STARRING Liam Neeson, Diane Kruger, January Jones, Bruno Ganz, Aidan Quinn, Frank Langella DIRECTED BY Jaume Collet-Serra SCREENPLAY Oliver Butcher, Stephen Cornwell, Didier Van Cauwelaert (Novel) MPAA RATING Rated PG-13 RUNNING TIME 113 Mins. DISTRIBUTED BY Warner Brothers DVD EXTRAS NA
Dr. Martin Harris (Liam Neeson) is in Berlin with his wife (January Jones) for a biotechnology conference.
When a baggage mix-up sends him back to the airport while his wife stays back at the hotel, Martin is involved in a serious accident only to be saved by the cab driver, an illegal Bosnian immigrant (Diane Kruger). In a coma for four days, Martin awakens and leaves the hospital against medical advice only to return to a hotel where his wife seemingly doesn't recognize him and, even stranger, another man (Aidan Quinn) has taken his place and his identity.
Returning to the action/thriller genre after his success with Taken, Liam Neeson isn't quite as successful this time out courtesy of an action/thriller that is short on inventive, exciting action and surprisingly devoid of thrilling moments. Slightly past the halfway point, Unknown is a decidedly functional if fairly pointless film with Neeson doing a less exciting retread of his Taken performance made modestly better thanks to D.P. Flavio Labiano's icy camera work that gives the film's Berlin locale an edgy, taut atmosphere.
Directed by Jaume Collet-Serra (Orphan, House of Wax), Unknown works as a semi-functional action flick until slightly past the film's halfway point, at which time the film disintegrates into silliness and everything begins to unfold towards a climax that is remarkably anti-climactic. To call the ending "disappointing" would be a massive understatement.

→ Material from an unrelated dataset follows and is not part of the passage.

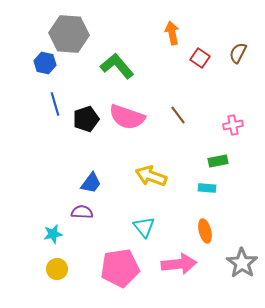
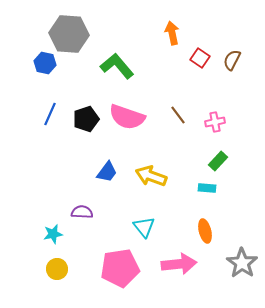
brown semicircle: moved 6 px left, 7 px down
blue line: moved 5 px left, 10 px down; rotated 40 degrees clockwise
pink cross: moved 18 px left, 3 px up
green rectangle: rotated 36 degrees counterclockwise
blue trapezoid: moved 16 px right, 11 px up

Unknown strikes me as the type of film a grieving spouse would take, and it's not particularly surprising that it's about now that Neeson is starting to talk about his grief over the death of his wife Natasha Richardson. Unknown is cold, detached and remarkably unfeeling ... it's as if the film itself is caught in the throes of complicated grief and simply can't let go. Neeson isn't necessarily bad here, but the success of Taken was far more about the film itself than anything having to do with Neeson's performance. Neeson isn't an action/thriller actor, and there's nothing here that suggests he's grown in the genre since Taken.
Diane Kruger is woefully under-utilized, especially in the film's opening scenes but she never really is allowed to blossom here and could have added so much to the film. The same could fairly well be said for both January Jones, a remarkable and remarkably under-used actress, and Aidan Quinn, who at least seems energized by actually appearing in a film that someone's going to see.
In fact, the film's arguably best performance would likely go to Bruno Ganz (Downfall), as Jurgen, an ex-Stasi officer freelancing in a now free Germany. On the flip side, Frank Langella reminds us why he went a few years relatively unnoticed with an underwhelming performance not at all reflective of the wonderful performances he's been turning in recently.
A stunningly weak ending very nearly causes the entire film to collapse, however, the film's first half may contain enough action and thrills to please hardcore Neeson fans not wanting to check out this week's other action-oriented flick, D.J. Caruso's I Am Number Four.